Betapa tidak? Hal-hal yang sangat tidak penting seperti buka-bukaan aib, permasalahan rumah tangga, diberikan tempat seluas-luasnya.

Sementara hal-hal yang jauh lebih substantif semisal isu reklamasi, hutan yang terus dijadikan sawit baik, masih banyaknya masyarakat minoritas yang tak boleh bangun rumah ibadah karena diintimidasi kelompok-kelompok mayoritas, hingga isu Papua, diberi tempat parkir saja tidak.

"Semoga tidak lagi seperti itu," lanjutnya.


Saya tentu sangat setuju dengan Is.

Bagi saya, martabat seseorang selalu sejalan dengan integritasnya.

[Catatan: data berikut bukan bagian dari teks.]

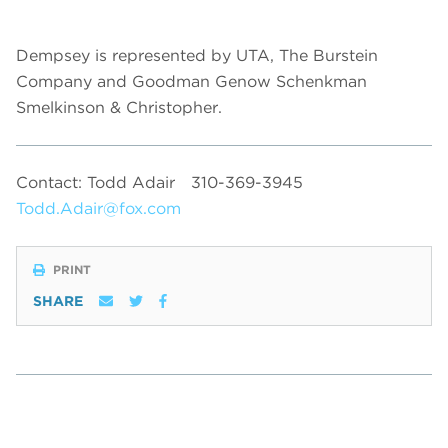
Dempsey is represented by UTA, The Burstein
Company and Goodman Genow Schenkman
Smelkinson & Christopher.
Contact: Todd Adair
310-369-3945
Todd.Adair@fox.com
PRINT
SHARE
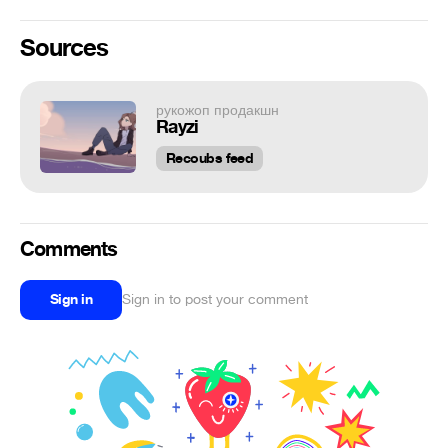
Sources
рукожоп продакшн
Rayzi
Recoubs feed
Comments
Sign in
Sign in to post your comment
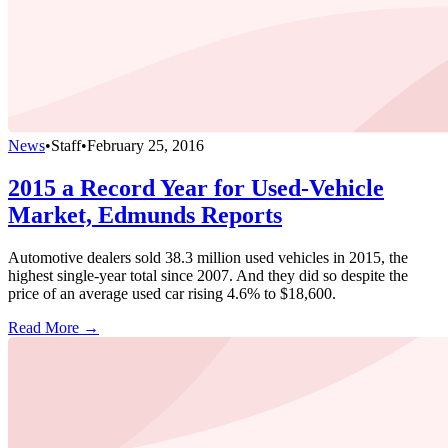
News
•
Staff
•
February 25, 2016
2015 a Record Year for Used-Vehicle
Market, Edmunds Reports
Automotive dealers sold 38.3 million used vehicles in 2015, the
highest single-year total since 2007. And they did so despite the
price of an average used car rising 4.6% to $18,600.
Read More →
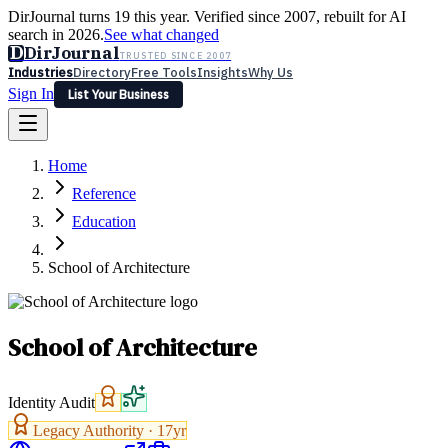
DirJournal turns 19 this year. Verified since 2007, rebuilt for AI
search in 2026.
See what changed
D
DirJournal
TRUSTED SINCE 2007
Industries
Directory
Free Tools
Insights
Why Us
Sign In
List Your Business
Industries
Directory
Free Tools
Insights
Why Us
Home
Latest
Expert Reviews
Partner With Us
— For Law Firms
Sign In
Reference
List Your Business
Education
School of Architecture
School of Architecture
Identity Audit
Legacy Authority ·
17
yr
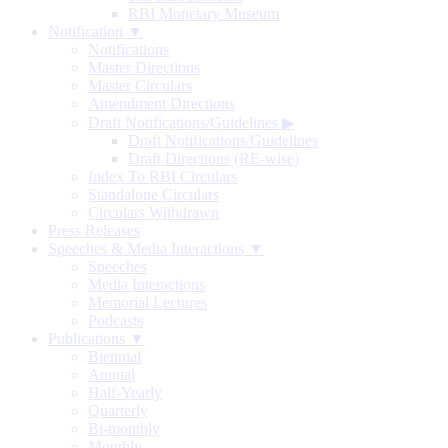
RBI Monetary Museum
Notification ▼
Notifications
Master Directions
Master Circulars
Amendment Directions
Draft Notifications/Guidelines
▶
Draft Notifications/Guidelines
Draft Directions (RE-wise)
Index To RBI Circulars
Standalone Circulars
Circulars Withdrawn
Press Releases
Speeches & Media Interactions ▼
Speeches
Media Interactions
Memorial Lectures
Podcasts
Publications ▼
Biennial
Annual
Half-Yearly
Quarterly
Bi-monthly
Monthly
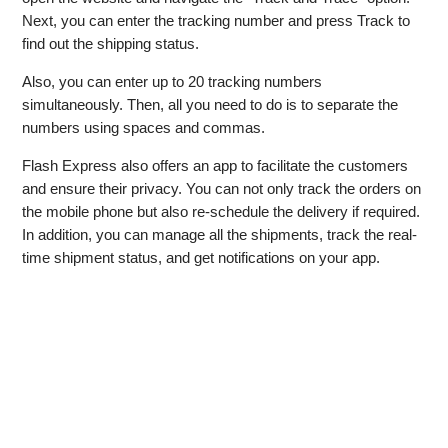
Next, you can enter the tracking number and press Track to
find out the shipping status.
Also, you can enter up to 20 tracking numbers
simultaneously. Then, all you need to do is to separate the
numbers using spaces and commas.
Flash Express also offers an app to facilitate the customers
and ensure their privacy. You can not only track the orders on
the mobile phone but also re-schedule the delivery if required.
In addition, you can manage all the shipments, track the real-
time shipment status, and get notifications on your app.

Beberapa waktu lalu saya punya sebuah pengalaman yang cukup menggelitik. Seorang aktivis di Kota Surakarta tiba-tiba mengirim pesan whatsapp.

Ia meminta agar saya datang untuk meliput aksi teatrikal dukungannya terhadap revisi UU KPK dengan membawa peti mati.

Ia berdalih, peti mati yang ia bawa menjadi simbol bahwa revisi UU KPK pasti bisa memperkuat KPK dan mengurangi aksi korupsi di Indonesia.

Lalu saya balas, tujuannya apa?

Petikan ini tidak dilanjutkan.